#### TEXT BLOCK:
Afroditi Psarra presents a video installation of her work Ventriloquist Ontology at MOMus-Experimental Center for the Arts in Thessaloniki, Greece, in the context of the exhibition 'Wait…How did we get here?'
Opening of the exhibition ‘Wait…How did we get here?’ at MOMus-Experimental Center for the Arts in Thessaloniki, Greece. Exhibition banner features the work Ventriloquist Ontology.
The exhibition under the title Wait…How did we get here? presents works by 20 Greek and international artists and artistic teams who promote critical issues such as technological dissonance, systemic inequality, and the ways digital infrastructures entangle with histories of exploitation, surveillance, and violence. Through interdisciplinary and expanded artistic practices, the works in the exhibition, including installations, screenings, sculptures, wearables, and digital prints, examine how artificial intelligence, networked technologies, and rhetorics of innovation shape contemporary existence, often extending colonial legacies masked as Western progress.
The parallel world which is being mapped in the exhibition creates the best possible framework in order to explore and imagine emerging alternative futures.

#### STORED DATA:
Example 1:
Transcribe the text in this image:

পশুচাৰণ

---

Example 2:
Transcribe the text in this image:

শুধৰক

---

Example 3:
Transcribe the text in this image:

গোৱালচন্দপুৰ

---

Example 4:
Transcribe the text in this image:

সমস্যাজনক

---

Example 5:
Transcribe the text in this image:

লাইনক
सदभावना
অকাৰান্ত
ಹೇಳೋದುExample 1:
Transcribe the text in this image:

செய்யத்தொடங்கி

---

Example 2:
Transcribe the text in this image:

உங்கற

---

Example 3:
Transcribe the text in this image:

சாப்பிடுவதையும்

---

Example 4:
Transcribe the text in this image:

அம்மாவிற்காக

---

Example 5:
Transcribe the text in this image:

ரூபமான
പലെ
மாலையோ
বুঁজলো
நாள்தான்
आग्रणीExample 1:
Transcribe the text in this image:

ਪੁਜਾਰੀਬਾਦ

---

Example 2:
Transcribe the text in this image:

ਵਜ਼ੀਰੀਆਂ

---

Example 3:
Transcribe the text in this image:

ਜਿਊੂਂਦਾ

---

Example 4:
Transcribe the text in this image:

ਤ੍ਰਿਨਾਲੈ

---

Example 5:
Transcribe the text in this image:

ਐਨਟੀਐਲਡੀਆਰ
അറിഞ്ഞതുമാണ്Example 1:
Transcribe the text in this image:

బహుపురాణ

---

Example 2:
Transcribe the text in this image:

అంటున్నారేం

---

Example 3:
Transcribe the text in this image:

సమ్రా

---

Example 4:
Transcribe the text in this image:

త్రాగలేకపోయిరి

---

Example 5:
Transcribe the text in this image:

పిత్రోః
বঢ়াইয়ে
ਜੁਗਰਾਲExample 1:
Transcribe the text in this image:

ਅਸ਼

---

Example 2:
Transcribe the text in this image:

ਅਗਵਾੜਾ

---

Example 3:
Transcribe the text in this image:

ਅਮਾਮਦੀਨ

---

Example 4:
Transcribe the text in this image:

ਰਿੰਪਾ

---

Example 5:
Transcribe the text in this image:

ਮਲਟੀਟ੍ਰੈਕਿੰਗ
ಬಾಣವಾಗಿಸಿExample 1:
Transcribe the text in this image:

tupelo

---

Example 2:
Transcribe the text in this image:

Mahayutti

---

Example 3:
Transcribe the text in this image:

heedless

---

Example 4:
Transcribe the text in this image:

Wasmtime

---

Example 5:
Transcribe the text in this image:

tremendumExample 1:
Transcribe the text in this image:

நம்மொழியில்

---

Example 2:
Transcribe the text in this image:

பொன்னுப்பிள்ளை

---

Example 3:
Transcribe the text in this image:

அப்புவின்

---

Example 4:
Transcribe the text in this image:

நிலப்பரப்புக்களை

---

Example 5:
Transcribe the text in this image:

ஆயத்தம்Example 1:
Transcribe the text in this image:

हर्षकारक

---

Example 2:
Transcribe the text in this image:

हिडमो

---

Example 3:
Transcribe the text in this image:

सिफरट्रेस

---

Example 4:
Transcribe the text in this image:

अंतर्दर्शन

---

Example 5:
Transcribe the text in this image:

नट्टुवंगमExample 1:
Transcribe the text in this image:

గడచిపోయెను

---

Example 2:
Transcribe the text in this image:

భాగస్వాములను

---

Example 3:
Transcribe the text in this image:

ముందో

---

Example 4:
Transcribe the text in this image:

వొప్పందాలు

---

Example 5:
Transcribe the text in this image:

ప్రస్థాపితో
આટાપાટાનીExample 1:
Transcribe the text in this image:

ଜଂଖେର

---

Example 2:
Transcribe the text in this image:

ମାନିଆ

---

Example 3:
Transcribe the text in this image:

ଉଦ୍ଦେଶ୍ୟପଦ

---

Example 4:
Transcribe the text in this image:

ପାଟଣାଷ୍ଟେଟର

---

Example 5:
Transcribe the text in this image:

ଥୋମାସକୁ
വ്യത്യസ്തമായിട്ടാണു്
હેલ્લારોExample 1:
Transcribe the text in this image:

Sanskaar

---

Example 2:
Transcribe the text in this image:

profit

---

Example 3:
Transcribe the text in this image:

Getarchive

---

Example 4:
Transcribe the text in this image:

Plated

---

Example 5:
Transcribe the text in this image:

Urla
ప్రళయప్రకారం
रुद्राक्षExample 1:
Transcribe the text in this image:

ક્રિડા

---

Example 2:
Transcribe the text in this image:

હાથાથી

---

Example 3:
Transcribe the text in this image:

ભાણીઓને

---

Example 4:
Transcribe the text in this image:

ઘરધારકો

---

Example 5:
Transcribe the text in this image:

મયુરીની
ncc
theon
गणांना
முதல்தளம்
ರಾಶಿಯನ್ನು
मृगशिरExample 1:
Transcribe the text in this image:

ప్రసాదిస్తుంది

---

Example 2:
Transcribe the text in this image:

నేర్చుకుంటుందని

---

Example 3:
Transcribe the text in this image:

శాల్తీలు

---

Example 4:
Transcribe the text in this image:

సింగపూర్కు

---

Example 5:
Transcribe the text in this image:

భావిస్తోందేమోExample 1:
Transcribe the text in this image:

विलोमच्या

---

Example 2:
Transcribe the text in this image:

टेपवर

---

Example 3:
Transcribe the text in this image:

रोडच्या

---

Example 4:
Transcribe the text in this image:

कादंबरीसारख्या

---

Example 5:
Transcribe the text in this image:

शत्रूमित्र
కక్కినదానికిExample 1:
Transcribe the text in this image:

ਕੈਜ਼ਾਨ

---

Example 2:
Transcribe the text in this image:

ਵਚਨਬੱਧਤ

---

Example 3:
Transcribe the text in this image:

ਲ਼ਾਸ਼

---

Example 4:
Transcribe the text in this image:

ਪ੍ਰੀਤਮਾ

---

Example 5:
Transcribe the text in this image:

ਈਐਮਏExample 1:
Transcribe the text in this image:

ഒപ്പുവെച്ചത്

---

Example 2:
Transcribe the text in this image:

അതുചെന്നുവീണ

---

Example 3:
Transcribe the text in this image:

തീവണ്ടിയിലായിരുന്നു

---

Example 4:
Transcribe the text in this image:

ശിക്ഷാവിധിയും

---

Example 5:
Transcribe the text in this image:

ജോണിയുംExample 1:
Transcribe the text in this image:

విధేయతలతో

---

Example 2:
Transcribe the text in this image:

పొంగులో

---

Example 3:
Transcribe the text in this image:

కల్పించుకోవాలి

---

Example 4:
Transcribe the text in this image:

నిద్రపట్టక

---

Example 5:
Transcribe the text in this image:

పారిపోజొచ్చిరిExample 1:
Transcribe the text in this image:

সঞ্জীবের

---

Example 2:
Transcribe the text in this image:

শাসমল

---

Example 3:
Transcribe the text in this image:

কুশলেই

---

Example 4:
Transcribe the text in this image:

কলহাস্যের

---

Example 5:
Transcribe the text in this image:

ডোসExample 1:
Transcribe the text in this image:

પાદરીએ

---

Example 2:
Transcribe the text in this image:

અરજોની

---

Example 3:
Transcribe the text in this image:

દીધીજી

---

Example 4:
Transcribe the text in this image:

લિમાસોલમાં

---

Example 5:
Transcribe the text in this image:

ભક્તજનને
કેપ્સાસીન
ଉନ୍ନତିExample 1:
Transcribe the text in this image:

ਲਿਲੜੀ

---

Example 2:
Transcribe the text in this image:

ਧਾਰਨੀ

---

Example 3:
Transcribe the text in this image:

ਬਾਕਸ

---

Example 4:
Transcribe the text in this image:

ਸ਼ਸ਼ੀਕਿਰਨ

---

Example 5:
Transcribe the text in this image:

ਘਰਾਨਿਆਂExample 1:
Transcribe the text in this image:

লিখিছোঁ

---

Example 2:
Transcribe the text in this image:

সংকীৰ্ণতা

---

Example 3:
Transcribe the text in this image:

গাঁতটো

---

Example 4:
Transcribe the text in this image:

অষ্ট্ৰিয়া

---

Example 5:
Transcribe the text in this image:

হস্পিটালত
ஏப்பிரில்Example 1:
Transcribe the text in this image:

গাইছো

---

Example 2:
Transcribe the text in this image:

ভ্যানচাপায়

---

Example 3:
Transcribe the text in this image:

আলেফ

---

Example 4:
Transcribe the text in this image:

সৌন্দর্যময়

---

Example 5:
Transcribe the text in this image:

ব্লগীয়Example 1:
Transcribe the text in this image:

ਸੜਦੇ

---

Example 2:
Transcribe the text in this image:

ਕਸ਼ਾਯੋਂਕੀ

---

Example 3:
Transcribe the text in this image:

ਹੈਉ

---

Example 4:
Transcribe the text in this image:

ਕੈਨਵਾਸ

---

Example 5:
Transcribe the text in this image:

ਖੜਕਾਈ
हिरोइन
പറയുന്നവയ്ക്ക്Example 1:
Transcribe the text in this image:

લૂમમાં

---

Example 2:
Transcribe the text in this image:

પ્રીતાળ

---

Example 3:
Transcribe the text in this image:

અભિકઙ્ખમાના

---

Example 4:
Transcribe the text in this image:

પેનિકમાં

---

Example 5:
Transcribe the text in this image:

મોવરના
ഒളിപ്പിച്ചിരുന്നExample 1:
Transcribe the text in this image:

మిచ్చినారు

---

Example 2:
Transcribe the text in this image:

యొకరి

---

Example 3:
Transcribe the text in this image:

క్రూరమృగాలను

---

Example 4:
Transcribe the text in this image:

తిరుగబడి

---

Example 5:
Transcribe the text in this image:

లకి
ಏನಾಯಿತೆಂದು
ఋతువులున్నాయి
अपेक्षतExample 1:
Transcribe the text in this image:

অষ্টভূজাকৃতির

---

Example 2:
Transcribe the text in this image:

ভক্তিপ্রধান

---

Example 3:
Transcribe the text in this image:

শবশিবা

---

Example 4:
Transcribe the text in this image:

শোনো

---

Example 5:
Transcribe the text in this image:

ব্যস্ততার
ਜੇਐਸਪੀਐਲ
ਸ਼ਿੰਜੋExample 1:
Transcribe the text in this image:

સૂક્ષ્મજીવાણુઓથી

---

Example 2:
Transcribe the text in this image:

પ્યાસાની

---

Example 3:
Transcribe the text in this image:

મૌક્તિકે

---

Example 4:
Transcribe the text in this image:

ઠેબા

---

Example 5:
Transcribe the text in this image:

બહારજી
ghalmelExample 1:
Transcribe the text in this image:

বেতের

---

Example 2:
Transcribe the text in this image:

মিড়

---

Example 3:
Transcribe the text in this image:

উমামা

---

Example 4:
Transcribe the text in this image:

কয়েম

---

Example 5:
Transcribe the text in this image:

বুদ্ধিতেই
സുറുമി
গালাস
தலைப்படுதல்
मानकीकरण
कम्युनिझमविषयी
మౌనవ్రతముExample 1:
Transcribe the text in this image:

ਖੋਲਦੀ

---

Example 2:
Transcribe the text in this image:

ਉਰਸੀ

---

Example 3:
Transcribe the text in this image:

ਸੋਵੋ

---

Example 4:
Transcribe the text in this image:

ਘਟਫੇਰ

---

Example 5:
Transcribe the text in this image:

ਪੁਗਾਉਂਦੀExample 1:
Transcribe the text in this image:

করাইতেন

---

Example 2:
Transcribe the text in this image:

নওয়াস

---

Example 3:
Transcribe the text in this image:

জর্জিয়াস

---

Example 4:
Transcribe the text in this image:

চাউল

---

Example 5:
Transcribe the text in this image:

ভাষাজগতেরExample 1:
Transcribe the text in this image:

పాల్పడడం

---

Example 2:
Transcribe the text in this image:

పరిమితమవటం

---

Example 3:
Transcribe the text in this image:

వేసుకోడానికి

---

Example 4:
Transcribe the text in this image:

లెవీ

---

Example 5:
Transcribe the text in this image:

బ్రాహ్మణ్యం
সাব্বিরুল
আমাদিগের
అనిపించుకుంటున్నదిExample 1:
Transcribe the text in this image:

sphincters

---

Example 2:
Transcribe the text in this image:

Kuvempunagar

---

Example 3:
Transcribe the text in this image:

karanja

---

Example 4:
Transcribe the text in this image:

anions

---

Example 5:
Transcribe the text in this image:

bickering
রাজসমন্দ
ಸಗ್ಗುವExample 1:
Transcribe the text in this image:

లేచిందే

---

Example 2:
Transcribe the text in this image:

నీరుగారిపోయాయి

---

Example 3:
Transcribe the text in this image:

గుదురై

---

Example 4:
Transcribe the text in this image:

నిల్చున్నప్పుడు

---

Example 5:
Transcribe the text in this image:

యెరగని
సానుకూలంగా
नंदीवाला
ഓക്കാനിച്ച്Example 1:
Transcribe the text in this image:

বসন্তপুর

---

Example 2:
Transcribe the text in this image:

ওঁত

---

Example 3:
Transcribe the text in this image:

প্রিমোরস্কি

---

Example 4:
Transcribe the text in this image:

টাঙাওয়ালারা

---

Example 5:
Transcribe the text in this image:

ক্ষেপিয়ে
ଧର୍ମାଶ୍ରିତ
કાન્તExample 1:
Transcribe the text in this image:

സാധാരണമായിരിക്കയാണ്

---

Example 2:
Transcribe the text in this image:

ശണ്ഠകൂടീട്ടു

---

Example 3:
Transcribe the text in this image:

#### EXERCISE TASKS:
#1 Please reproduce the stretch of the exhibition text from "The parallel world" through "emerging alternative futures.".
#2 According to the exhibition text, how many artists and artistic teams does the exhibition present?
The records aren't needed for any of this.

#### SOLUTIONS IN ORDER:
#1
The parallel world which is being mapped in the exhibition creates the best possible framework in order to explore and imagine emerging alternative futures.

#2 20 Greek and international artists and artistic teams.